QUOTED PASSAGE
== Segment start ==
Because of the poor working conditions for children in mills and factories, some reformers formed Short Time Committees to support the passage of a bill that would restrict child labor. Textile workers in Huddersfield, Leeds and most of the major textile towns formed these committees. They held public meetings in which they endeavored to persuade people to sign petitions supporting the bill. In 1831 John Hobhouse, the Radical M. P. for Westminster, proposed that: (a) no child should work in a factory before the age of 9; (b) no one between the ages of 9 and 18 should work for more than twelve hours; (c) no one aged between the ages of 9 and 18 should work for more than 66 hours a week; (d) no one under 18 should be allowed to do night work (Spartacus). Hobhouse’s Bill was passed, but only applied to cotton factories. The Short Time Committees campaigned and remained active until the 1847 Factory Act was passed which limited the hours of labor from 63 to 58 per week.

Because the British Industrial Revolution was the first industrial revolution that occurred without some prior planning or foresight, it has provided a blue print that can be used to apply its concepts, techniques and processes to current nations that are not yet industrialized. Those nations that are characterized by dramatic changes in technology, agriculture, foreign trade, and transportation along with a stable government and a potential labor force may find themselves developing their own industrial revolutions. Of course the issue of child labor during the British Industrial Revolution has also provided examples of what should and should not be done in reference to regulations of using children as a labor force. There were 8 different Factory Acts that were established between 1802 and 1891 that eventually led to the minimum age that a child could work from 10 to 11 years old. There were also factory inspectors appointed by the government to insure that there were no children working in the factories who were under the minimum age. Many books were published that told the stories of the child workers and the factory conditions. Some of them were even autobiographies. Critics of the authors suggested the books would result in revolts and factory burnings. A group of children formed a group called the Manchester Factory Children Committee which supported factory legislation. All of these tactics that were used to discontinue unsatisfactory child labor episodes also played a role in the long-term impact on child labor issues in other parts of the world. Organized international efforts began with the first International Labour Conference in Berlin in 1890 (Encyclopedia Britannica). Soon after, other international movements began. Such organizations as the Child Labor Coalition (CLC) and the International Labor Organization (ILO) are now available to ensure the fundamental rights of children all around the world. These organizations are concerned with such matters as children employed in extreme and hazardous forms of work, the use of inappropriate tools designed for adults, and working children who are not receiving an education. Although there are still child labor problems in many underdeveloped and even industrialized parts of the world, the British Industrial Revolution had revealed the need for an insight into the rights of a childhood to be preserved in children.
== Segment end ==
DATA SUPPLIED
== Segment start ==
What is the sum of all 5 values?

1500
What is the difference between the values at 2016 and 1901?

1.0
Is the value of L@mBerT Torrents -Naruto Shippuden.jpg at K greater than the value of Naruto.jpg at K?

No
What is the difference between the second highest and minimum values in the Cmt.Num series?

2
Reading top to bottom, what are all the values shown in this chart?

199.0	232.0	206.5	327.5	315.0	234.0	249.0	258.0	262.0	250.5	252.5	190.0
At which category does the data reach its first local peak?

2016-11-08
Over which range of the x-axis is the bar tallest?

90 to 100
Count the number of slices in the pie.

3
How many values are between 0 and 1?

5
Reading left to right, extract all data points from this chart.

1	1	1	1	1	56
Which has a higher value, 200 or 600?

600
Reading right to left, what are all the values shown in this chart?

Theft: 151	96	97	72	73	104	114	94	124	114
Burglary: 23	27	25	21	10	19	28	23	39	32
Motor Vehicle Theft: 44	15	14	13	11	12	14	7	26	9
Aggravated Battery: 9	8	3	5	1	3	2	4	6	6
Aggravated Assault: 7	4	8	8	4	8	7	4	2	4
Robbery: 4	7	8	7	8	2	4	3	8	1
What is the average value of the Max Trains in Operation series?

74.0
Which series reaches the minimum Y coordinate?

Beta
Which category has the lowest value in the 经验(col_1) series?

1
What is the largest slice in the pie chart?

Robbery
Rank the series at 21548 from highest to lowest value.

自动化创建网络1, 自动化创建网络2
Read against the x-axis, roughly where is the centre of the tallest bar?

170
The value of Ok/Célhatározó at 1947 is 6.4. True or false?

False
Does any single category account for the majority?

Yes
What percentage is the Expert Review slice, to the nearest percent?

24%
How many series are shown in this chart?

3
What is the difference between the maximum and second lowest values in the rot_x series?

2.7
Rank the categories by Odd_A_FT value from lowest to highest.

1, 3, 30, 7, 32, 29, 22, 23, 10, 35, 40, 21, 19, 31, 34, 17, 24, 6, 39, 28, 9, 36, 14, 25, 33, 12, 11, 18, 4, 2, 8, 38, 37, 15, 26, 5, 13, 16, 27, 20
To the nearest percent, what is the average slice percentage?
== Segment end ==
WORK INSTRUCTION
In the text on child labor, where and in what year was the first International Labour Conference held? The records have no connection to the text on child labor.

EXERCISE SOLUTION
In Berlin in 1890.